Laborgebäude des Bundesamts für Materialforschung in Berlin

Eisenoxidarmes Ornamentglas mit Riffelstruktur

Die Weiterentwicklung der Sicherheit in Technik und Chemie ist die zentrale Aufgabe der Bundesanstalt für Materialforschung und -prüfung (BAM) in Berlin. Für ihre Zweigstelle im Technologiepark Adlershof war ein neues Laborgebäude notwendig geworden, da die Bestandsbauten den gestiegenen Anforderungen nicht mehr genügten. Die Erweiterung erfolgte durch das Berliner Architekturbüro Kleyer Koblitz Letzel Freivogel Architekten. Sie schufen einen mäanderförmigen Baukörper mit z-förmigem Grundriss, der den orthogonalen Stadtgrundriss fortführt und die vorhandenen Institutsgebäude zu einem gemeinsamen Campus verbindet.

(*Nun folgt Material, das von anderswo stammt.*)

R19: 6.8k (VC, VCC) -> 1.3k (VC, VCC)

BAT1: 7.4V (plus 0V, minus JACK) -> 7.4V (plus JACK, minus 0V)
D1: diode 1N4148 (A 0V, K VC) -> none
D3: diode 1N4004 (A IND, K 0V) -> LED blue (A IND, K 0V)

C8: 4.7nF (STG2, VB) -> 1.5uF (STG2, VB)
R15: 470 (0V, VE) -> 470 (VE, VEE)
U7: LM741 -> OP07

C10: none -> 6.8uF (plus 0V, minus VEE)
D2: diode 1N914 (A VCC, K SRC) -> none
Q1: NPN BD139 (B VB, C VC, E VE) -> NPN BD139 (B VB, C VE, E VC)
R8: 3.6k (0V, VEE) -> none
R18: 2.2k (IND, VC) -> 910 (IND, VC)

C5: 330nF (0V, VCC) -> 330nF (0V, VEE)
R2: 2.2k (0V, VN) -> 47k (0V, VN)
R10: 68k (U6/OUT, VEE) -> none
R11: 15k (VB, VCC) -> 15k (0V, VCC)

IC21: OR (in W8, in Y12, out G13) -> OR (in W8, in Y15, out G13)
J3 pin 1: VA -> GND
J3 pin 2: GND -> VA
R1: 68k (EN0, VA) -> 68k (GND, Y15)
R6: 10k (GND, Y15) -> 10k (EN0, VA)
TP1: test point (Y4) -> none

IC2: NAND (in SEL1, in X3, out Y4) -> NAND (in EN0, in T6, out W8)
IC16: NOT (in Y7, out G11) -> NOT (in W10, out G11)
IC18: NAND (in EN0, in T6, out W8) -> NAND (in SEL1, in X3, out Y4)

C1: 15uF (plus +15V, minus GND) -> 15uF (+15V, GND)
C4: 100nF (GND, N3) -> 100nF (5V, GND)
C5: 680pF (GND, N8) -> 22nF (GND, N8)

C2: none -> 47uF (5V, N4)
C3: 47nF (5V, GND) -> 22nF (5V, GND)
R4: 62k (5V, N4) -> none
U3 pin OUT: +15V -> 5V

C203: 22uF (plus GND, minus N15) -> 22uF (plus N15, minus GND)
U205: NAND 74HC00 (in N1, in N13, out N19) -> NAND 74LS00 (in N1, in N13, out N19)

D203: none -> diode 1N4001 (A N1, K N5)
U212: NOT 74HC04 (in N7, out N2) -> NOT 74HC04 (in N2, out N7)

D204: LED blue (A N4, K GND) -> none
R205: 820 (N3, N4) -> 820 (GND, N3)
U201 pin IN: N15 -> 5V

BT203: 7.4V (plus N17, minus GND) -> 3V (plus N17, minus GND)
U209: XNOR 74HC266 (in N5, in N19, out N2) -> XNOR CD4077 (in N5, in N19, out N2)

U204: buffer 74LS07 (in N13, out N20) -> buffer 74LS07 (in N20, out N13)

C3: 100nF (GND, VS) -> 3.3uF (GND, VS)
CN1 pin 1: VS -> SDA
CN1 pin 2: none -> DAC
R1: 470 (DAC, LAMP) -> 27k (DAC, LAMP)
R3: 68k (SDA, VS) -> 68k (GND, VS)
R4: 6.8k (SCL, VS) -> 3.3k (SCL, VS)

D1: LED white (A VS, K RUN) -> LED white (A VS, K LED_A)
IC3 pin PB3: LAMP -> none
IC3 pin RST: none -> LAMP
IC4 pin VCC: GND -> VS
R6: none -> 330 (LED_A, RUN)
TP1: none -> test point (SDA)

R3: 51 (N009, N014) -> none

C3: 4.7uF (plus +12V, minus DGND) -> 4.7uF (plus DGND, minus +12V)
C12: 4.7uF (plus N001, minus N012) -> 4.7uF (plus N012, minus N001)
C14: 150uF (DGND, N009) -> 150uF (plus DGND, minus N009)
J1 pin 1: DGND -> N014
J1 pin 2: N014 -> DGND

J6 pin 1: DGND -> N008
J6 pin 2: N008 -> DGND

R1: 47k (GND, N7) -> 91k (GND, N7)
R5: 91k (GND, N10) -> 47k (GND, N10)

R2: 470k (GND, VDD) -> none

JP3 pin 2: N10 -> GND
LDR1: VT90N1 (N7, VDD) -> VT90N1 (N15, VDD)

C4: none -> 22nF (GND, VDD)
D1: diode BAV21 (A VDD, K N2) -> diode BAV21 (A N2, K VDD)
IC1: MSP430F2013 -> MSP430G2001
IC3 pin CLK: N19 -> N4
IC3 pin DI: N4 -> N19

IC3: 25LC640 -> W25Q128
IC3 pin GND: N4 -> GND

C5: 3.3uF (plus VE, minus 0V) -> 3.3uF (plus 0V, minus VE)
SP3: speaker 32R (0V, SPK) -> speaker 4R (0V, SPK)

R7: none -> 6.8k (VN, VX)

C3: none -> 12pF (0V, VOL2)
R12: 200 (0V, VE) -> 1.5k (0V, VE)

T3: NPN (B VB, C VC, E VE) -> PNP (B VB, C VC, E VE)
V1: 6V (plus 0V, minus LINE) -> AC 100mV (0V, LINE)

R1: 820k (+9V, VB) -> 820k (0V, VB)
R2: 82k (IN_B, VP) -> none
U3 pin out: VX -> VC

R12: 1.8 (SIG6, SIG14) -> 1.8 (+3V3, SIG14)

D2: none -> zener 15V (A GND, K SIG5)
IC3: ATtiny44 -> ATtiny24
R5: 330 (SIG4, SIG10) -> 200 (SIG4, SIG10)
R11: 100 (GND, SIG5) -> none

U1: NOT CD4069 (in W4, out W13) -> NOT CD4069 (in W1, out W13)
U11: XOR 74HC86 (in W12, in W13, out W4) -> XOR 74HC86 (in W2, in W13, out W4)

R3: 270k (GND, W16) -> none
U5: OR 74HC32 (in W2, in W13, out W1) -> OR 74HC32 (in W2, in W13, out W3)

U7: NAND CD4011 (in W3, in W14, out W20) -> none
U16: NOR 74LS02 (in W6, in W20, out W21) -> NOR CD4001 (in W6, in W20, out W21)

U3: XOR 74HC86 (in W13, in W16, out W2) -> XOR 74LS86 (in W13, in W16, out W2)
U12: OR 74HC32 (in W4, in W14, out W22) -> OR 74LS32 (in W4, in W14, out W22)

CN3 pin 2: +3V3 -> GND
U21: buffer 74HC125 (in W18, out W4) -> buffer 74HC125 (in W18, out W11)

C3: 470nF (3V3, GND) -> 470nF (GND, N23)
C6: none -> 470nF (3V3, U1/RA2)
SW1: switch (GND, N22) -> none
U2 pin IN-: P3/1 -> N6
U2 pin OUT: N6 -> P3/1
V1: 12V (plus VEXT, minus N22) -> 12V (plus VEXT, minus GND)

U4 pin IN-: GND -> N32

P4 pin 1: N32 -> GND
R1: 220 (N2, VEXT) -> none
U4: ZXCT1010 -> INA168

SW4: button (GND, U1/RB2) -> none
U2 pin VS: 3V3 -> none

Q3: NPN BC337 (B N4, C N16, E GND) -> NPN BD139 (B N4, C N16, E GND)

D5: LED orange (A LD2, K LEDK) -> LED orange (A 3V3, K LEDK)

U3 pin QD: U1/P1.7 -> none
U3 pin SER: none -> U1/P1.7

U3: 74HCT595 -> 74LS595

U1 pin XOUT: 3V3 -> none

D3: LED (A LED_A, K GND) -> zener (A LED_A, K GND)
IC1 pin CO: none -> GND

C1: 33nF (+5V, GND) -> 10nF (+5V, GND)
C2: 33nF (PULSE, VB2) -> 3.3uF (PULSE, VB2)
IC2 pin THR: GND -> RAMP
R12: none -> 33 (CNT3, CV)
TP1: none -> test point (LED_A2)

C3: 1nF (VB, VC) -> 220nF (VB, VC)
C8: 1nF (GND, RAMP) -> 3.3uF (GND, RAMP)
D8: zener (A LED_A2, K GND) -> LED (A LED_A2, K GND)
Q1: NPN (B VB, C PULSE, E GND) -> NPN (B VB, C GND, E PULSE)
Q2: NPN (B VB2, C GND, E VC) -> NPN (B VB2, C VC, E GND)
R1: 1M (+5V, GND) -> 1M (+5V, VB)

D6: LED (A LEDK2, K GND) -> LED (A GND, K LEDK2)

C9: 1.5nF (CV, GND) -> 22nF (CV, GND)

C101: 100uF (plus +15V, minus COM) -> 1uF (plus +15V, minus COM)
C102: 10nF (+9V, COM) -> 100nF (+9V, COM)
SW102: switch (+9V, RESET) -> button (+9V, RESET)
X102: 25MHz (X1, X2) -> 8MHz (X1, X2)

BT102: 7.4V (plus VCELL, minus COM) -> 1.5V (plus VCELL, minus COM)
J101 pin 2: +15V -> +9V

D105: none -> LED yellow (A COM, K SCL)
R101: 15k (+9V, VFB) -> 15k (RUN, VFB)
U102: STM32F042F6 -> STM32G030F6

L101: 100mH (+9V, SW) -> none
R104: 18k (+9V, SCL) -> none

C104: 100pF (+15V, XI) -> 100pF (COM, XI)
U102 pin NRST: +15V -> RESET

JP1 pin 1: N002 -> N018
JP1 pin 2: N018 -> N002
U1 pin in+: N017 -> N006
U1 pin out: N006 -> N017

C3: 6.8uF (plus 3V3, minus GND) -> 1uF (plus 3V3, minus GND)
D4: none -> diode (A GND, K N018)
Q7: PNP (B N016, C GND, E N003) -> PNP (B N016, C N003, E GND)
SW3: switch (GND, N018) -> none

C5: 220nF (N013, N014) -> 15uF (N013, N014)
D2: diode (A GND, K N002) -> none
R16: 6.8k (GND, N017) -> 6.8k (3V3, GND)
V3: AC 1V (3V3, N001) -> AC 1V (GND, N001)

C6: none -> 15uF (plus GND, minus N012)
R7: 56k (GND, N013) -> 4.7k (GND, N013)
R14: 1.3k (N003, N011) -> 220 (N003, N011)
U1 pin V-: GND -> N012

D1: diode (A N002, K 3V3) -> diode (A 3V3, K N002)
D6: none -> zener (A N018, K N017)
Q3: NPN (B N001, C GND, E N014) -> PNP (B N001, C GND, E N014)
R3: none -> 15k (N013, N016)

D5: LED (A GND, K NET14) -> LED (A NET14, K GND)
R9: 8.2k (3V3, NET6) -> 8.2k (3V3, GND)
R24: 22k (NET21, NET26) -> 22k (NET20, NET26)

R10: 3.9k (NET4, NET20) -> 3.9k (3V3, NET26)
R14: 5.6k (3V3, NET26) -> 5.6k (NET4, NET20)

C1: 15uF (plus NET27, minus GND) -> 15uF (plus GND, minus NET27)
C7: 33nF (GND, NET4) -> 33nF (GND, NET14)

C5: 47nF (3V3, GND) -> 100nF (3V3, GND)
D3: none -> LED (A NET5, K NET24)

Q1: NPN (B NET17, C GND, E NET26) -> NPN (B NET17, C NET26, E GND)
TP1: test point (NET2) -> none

Allen Fassaden gemein ist eine feine Abstufung zwischen Transparenz und Semitransparenz
Ornamentglas und Kunst-am-Bau-Projekt aus farbig bedruckten Folien bilden eine Einheit
Insgesamt verfügt das Gebäude über sechs unterschiedliche Fassadenausbildungen

Herz der Anlage ist ein großzügig angelegter Platz, der zweiseitig von dem Neubau gefasst wird. Hier liegt auch der Haupteingang – deutlich erkennbar an dem darüber auskragenden Seminarraum mit Textilhülle. Er erschließt ein geschossübergreifendes Foyer, von dem aus sich die Labor- und Büroflure des dreispännig organisierten Gebäudes verteilen. Die Architekten entschieden sich für diese Gliederung, da sie eine horizontale Verbindung der Labore mit den dazugehörigen Büros ermöglicht. Die drei im Raumprogramm als Sonderelemente ausgewiesenen Nutzungen: Seminarraum, Technikum und Spektrometer sind anhand ihrer jeweils unterschiedlichen Fassaden als Einzelkörper klar ablesbar und dennoch in die Gesamtstruktur des Gebäudes integriert.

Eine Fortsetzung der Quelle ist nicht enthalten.